Like drugs, this self-delusion is high on short-term pleasure and low on long-term happiness. He becomes miserable. This emotional dependence and withdrawal is the consequence of his biased interpretative filter, so the question becomes why doesn't Tom adaptively "reframe" his perspective with more quickness and efficiency? The difficulty with correcting interpretative filters is that we use these frames so automatically and ubiquitously that we are rarely aware of the fact that we see the world not as it is, but as we want it to be. From birth we are constantly developing this sort of subjective, idealized prism. Further, we are experts at inadvertently constructing our frames to be impenetrable to attack. We tend to create supporting narratives of our worldview that are high in plausibility and in consistency (with internal perceptions and external facts). Leaks are therefore difficult to identify, even if the ship is sinking.

Meanwhile, circling back to step one and the full blast of empathy that the audience has received (we are meaningfully attached to Tom and receive information exclusively from his point of view), we have become co-colluders in this self-conspiracy. We have submitted with gleeful passivity to seeing what Tom wants to see.

The turning point comes about two-thirds into the narrative when Tom discovers just how biased, if not blind, he has been. In this dramatic "reframing," the blinders come off and Tom realizes that Summer has never loved him. This becomes clear in a clever retrospective montage that replays an unbiased vision of Tom and Summer, in which Summer is either complacently dissatisfied or hostile. Their incompatibility and his one-sided love affair become painfully obvious. The next scene drills this point home with a split screen that chronicles both the reality of Tom's interaction with Summer at her house party, and his idealized expectations. In the latter scenario they rekindle their flame with intimate conversation. In the former, he discovers she is engaged to her true love, someone other than Tom. Ouch.

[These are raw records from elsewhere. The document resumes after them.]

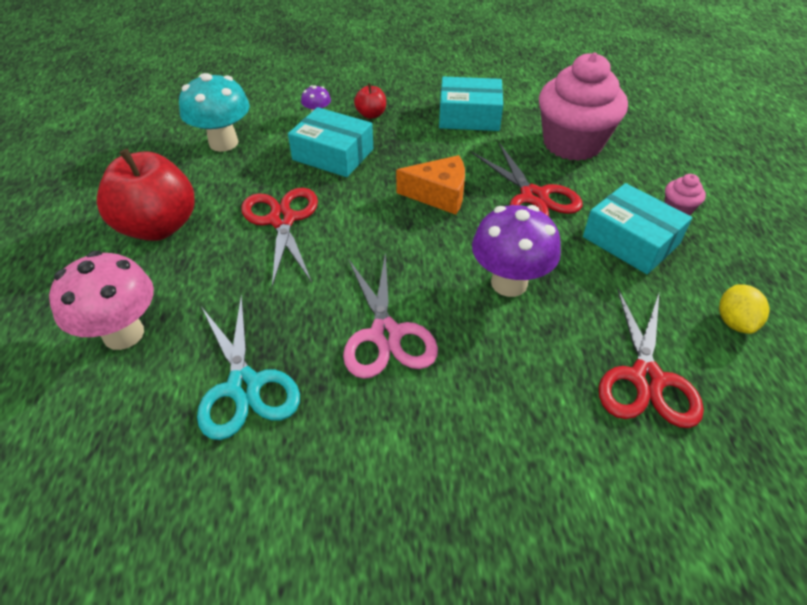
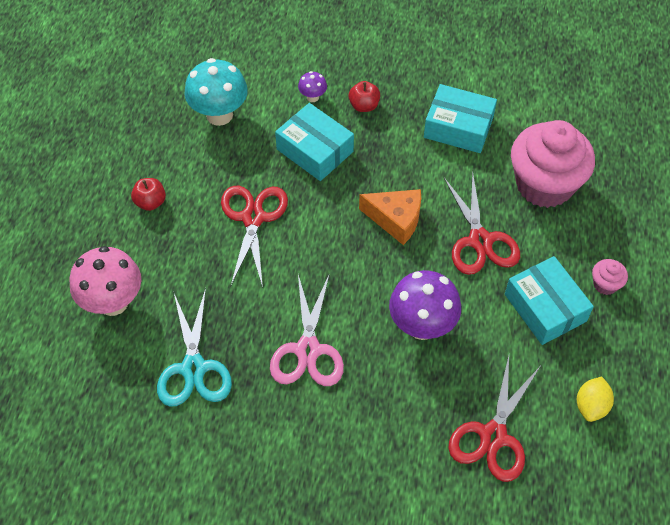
camera: 15 degrees right, 10 degrees up
red apple [97,149,195,241] -> red apple [131,178,166,211], size x0.45

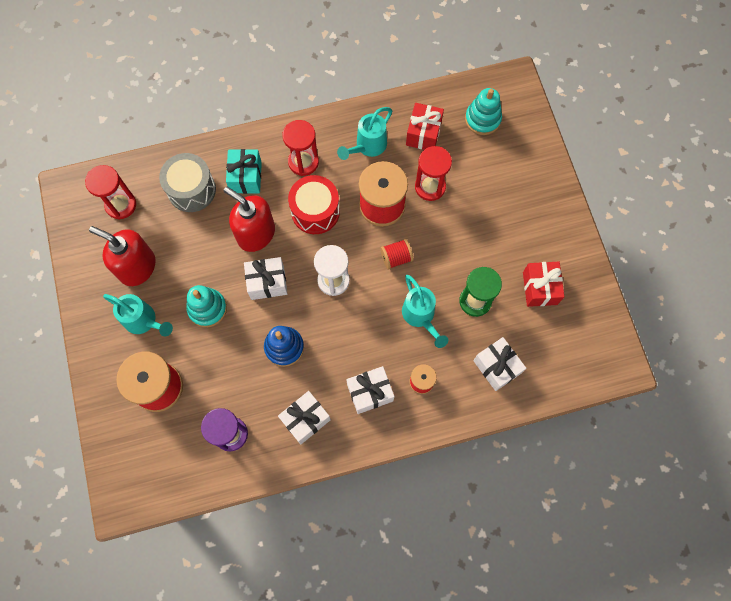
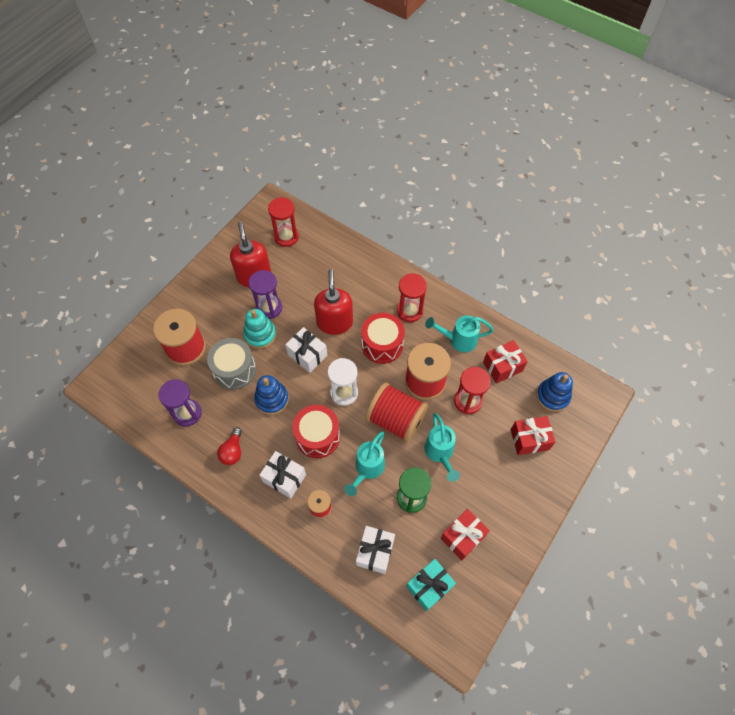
camera: 50 degrees right, 10 degrees down
turquoise watering can [103,294,173,336] -> turquoise watering can moved to [424,413,460,482]
grey drum [159,153,216,212] -> grey drum moved to [207,338,256,390]
turquoise gift [226,149,262,194] -> turquoise gift moved to [406,559,456,611]
white gift [278,391,331,444] -> red light bulb [217,427,242,465]
red spool [380,239,413,270] -> red spool [365,382,428,443], size x2.00
turquoise stacking toy [465,88,502,135] -> blue stacking toy [536,372,573,412]
none -> purple hourglass [249,270,282,319]
none -> red drum [292,405,340,458]
none -> red gift [511,416,555,455]

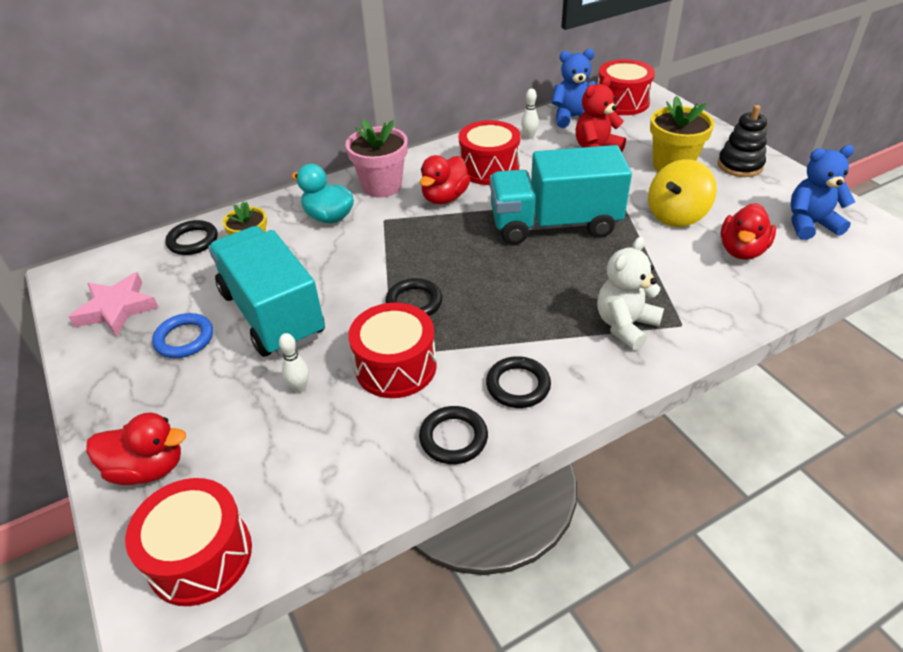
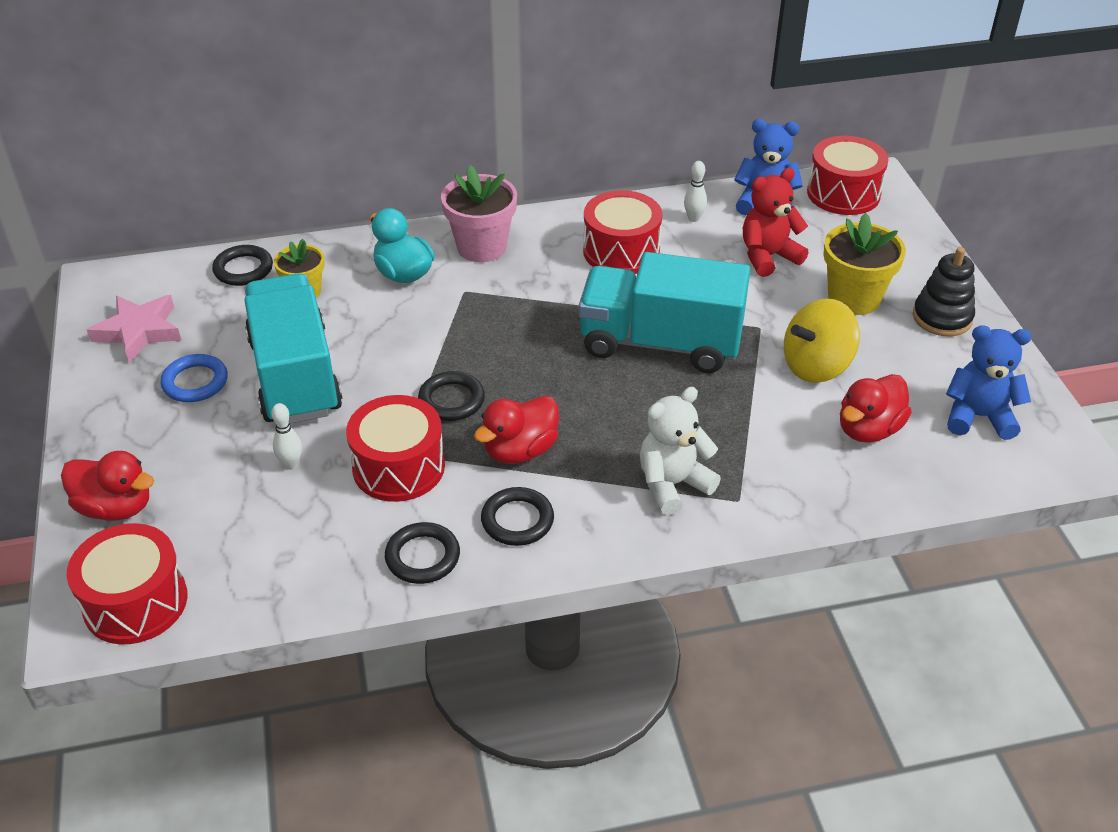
camera: 15 degrees right, 0 degrees up
red duck [420,155,470,204] -> red duck moved to [474,395,559,464]

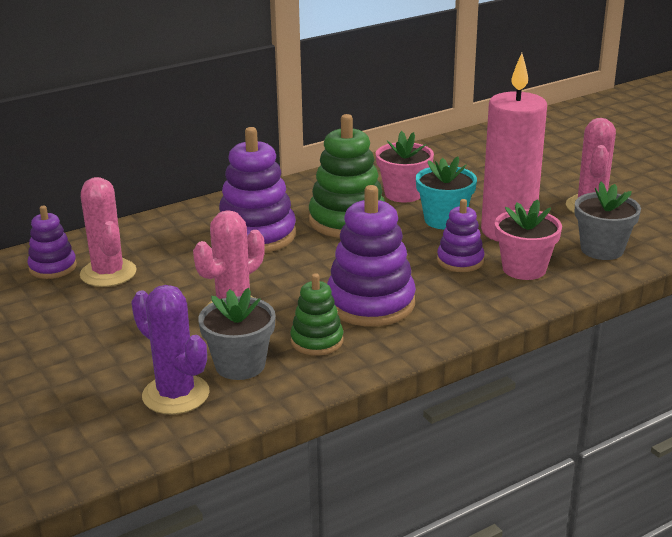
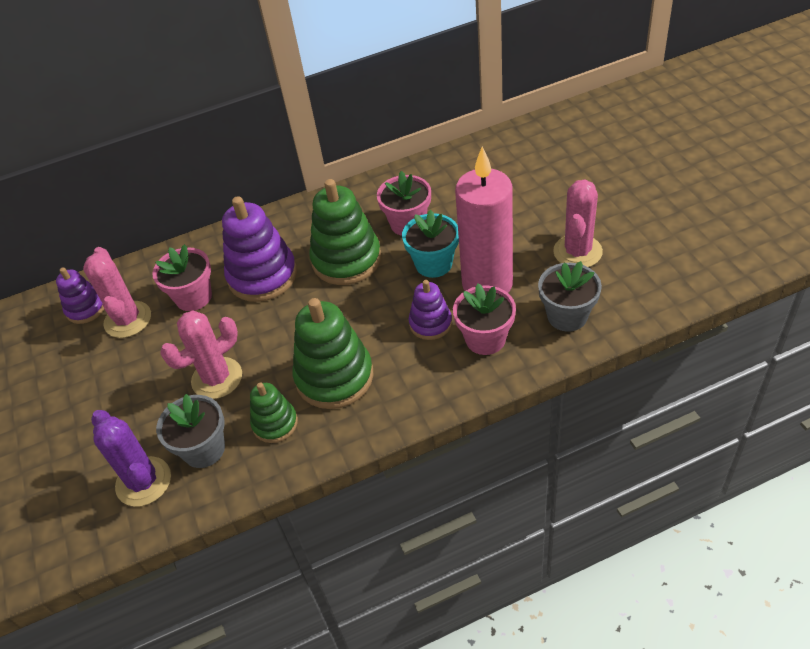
camera: 15 degrees right, 20 degrees up
purple stacking toy [327,185,416,327] -> green stacking toy [293,298,373,409]
none -> pink flower pot [152,244,212,311]

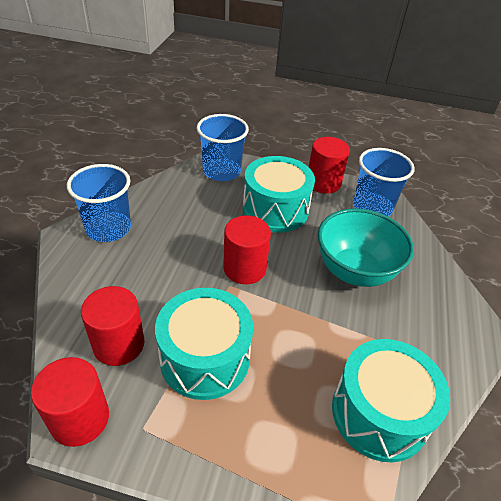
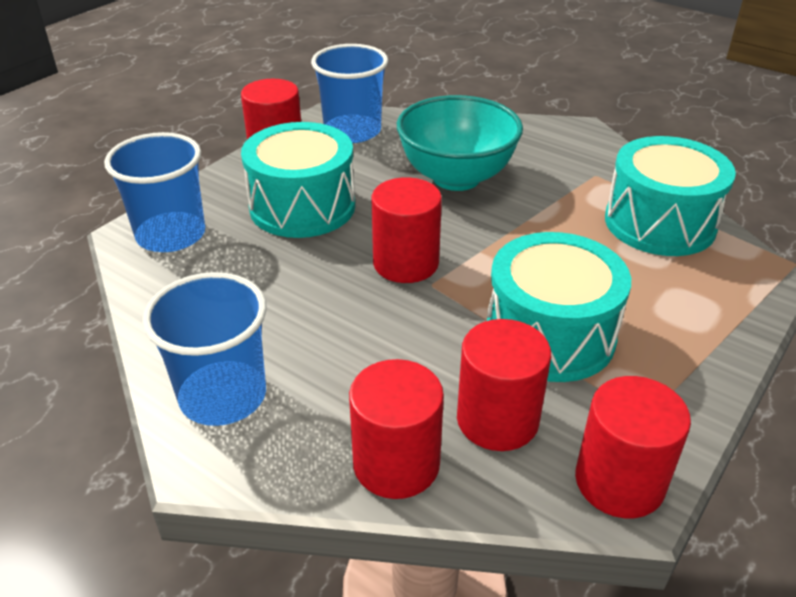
camera: 65 degrees left, 5 degrees down
none -> red cylinder [349,359,444,499]

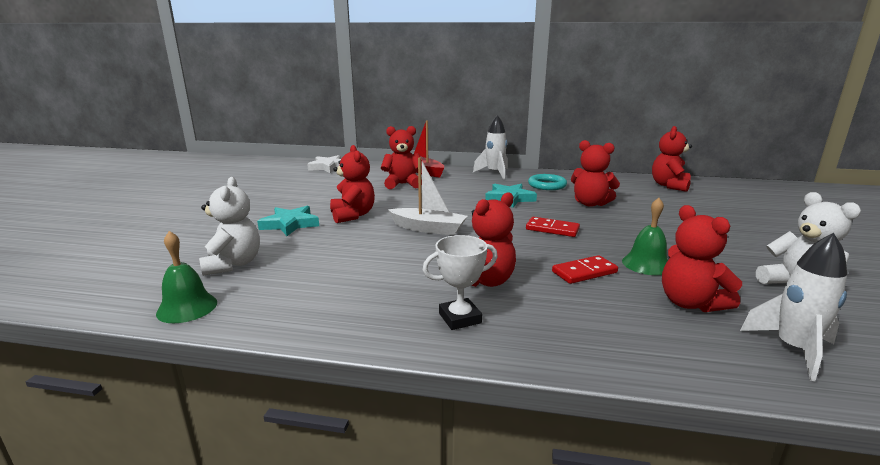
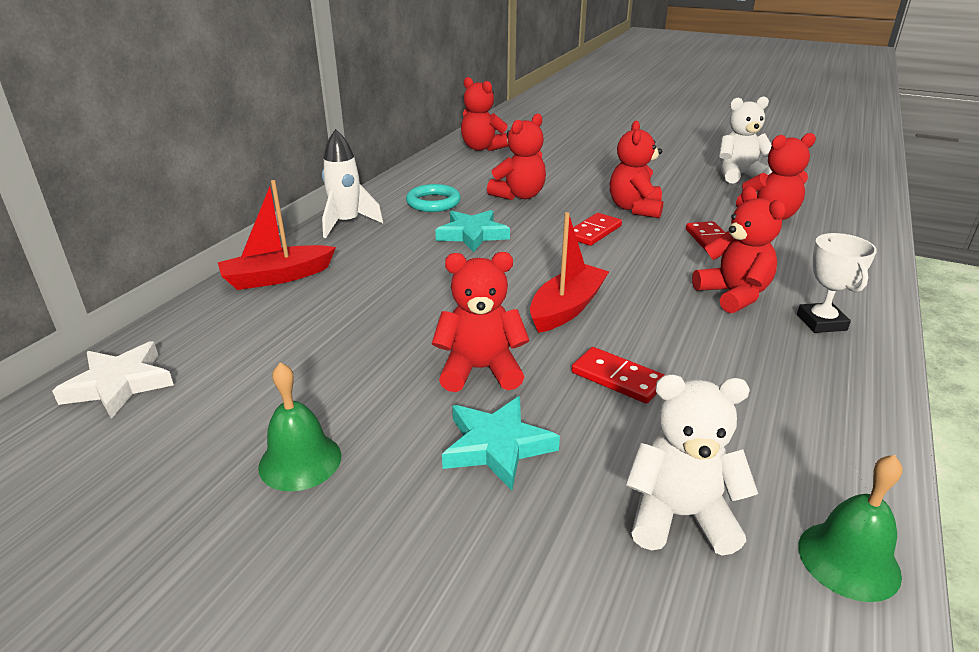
camera: 75 degrees left, 10 degrees up
red teddy bear [381,126,422,189] -> red teddy bear moved to [610,120,663,218]
white boat [388,158,467,235] -> red boat [530,212,609,333]
green bell [622,198,668,275] -> green bell moved to [258,362,341,491]
white rocket [740,233,847,381] -> none
none -> red domino [572,347,665,404]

Though Tom does not walk off into the sunset with Summer there is a lesson in the silver lining of his mind-blindness for relationships that involve mutual love and affection. Research has shown that when insecure, highly dependent partners (like Tom) are in high threat situations (the other partner is harboring rejecting/hurtful things about the relationship), an inaccurate reading can prove protective to long-term stability and happiness. Indeed, the skill of knowing when to stay out of another's head can be a critical boyfriend/girlfriend skill. This is called motivated inaccuracy. That is, partners whom momentarily convert themselves into wildly inaccurate mind-readers (worse than a total stranger) during such "threatening" moments enjoy longer, less conflicted relationships. Of course, an important qualifier to this is being accurately empathic in most other situations.

If Summer had ever become invested in the relationship with Tom then the positive side of his motivated inaccuracy would have become more apparent. Tom's overestimation of partner strengths, avoidance of partner problems, and the generally unsuspicious mind all serve to buffer the relationship from corrosive relational forces.

In the final scene, the filmmaker throws the audience a bone of relief and enjoyment, as the empathy switch is turned on for Tom. Thank heavens.

Tom meets a prettier version of Summer (named Autumn, naturally), and the encounter is a highly empathic one. This can be gauged by the degree of synchrony. Tom and Autumn meet in the waiting room of an architecture firm for which they both want to work. Synchrony is everywhere, physically, emotionally and cognitively. Their speech rate and body posture match and mimic each other. They mirror each other in the degree of pleasure they express about getting the architecture job and the degree of timidity they express over agreeing to a date later that night. They finish each other's sentences, and they laugh simultaneously at unfinished punch lines. They even look the same. Now this is the kind of romantic comedy we all know and love. And it only took 95 minutes to get there.